§ **Questions to answer**
a – In the news report on relief efforts in Myanmar, by how much has the price of water in Yangon risen?
b – Pick up the news report on relief efforts in Myanmar after its final sentence and keep writing it.

Aid groups warned the area is on the verge of a medical disaster and that thousands of children may have been orphaned. The U.N. estimates 1.5 million people have been severely affected and has voiced concern about the disposal of dead bodies.
“Many are not buried and lie in the water. They have started rotting and the stench is beyond words,” Anders Ladekarl, head of the Danish Red Cross.
About 20,000 body bags were being sent so volunteers from the Myanmar chapter of the Red Cross can start collecting bodies, he said.
In the village of Kongyangon, someone had written in Burmese, “We are all in trouble. Please come help us” on black asphalt, a video from the Norway-based opposition news network, the Democratic Voice of Burma, showed. A few feet away was another plea: “We’re hungry.”
In Yangon, the price of increasingly scarce water has shot up by more than 500 percent, and rice and oil jumped by 60 percent over the last three days, the Danish Red Cross said.
The U.N. has grown increasingly critical of Myanmar’s refusal to let in foreign aid workers who could assess the extent of the disaster with the junta apparently overwhelmed. None of the 10 visa applications submitted by the WFP has been approved.
“The frustration caused by what appears to be a paperwork delay is unprecedented in modern humanitarian relief efforts,” Risley said. “It’s astonishing.”
The junta said in a statement Friday it was grateful to the international community for its assistance — which has included 11 chartered planes loaded with aid supplies — but the best way to help was just to send in material rather than personnel.
Three Red Cross aid flights loaded with shelter kits and other emergency supplies landed in Myanmar Friday without incident.
“We are not experiencing any problems getting in (unlike) the United Nations,” Danish Red Cross spokesman Hans Beck Gregersen said.
It is not clear how much of the aid has been delivered to the victims in the Irrawaddy delta.
“Believe me, the government will not allow outsiders to go into the devastated area,” said Yangon food shop owner Joseph Kyaw.
“The government only cares about its own stability. They don’t care about the plight of the people,” he said.
One relief flight was sent back after landing in Yangon on Thursday because it carried a search-and-rescue team and media representatives who had not received permission to enter the country, the junta said. It did not give details, but said the plane had flown in from Qatar.

§ **Extracted records**

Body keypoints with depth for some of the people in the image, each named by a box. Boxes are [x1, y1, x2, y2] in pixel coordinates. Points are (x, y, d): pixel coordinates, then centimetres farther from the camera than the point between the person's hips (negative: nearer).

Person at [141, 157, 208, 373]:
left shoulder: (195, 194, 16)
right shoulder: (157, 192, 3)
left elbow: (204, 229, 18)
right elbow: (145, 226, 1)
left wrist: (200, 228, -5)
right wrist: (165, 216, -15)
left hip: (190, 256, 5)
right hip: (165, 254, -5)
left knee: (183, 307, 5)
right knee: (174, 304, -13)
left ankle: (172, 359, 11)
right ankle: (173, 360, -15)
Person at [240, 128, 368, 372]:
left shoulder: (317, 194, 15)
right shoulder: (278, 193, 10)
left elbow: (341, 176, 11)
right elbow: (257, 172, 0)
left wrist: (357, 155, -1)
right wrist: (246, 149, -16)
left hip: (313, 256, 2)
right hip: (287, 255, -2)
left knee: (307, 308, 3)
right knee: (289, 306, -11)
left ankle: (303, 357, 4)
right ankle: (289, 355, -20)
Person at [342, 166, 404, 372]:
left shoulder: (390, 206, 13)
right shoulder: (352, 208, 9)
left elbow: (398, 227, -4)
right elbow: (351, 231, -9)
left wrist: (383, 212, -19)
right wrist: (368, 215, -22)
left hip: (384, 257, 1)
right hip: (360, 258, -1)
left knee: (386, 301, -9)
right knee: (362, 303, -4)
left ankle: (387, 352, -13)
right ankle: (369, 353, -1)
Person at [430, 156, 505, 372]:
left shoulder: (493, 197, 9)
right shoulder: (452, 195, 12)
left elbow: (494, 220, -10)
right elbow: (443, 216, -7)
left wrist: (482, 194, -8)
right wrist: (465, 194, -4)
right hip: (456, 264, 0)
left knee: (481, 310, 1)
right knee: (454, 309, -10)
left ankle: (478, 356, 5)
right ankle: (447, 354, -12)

§ **Results for the exercise**
a – By more than 500 percent.

b –
According to state media, 23,335 people died and 37,019 are missing from Cyclone Nargis. Shari Villarosa, who heads the United States Embassy in Yangon, said the number of dead could eventually exceed 100,000 because of illnesses.
Grim assessments were made about what lies ahead. The aid group Action Against Hunger noted that the delta region is known as the country’s granary, and the cyclone hit before the harvest.
“If the harvest has been destroyed this will have a devastating impact on food security in Myanmar,” the group said.
The U.N. was putting together an urgent appeal to fund aid efforts over the next six months. Spokeswoman Elisabeth Byrs told reporters that the exact amount of the appeal would be specified later Friday.
The International Organization for Migration says it is asking for $8 million as part of the appeal. The U.N. refugee agency says it needs $6 million to fund the immediate shelter and household needs of 250,000 people.
France was sending a navy ship loaded with 1,500 tons of humanitarian aid to Myanmar, President Nicolas Sarkozy’s office said Friday.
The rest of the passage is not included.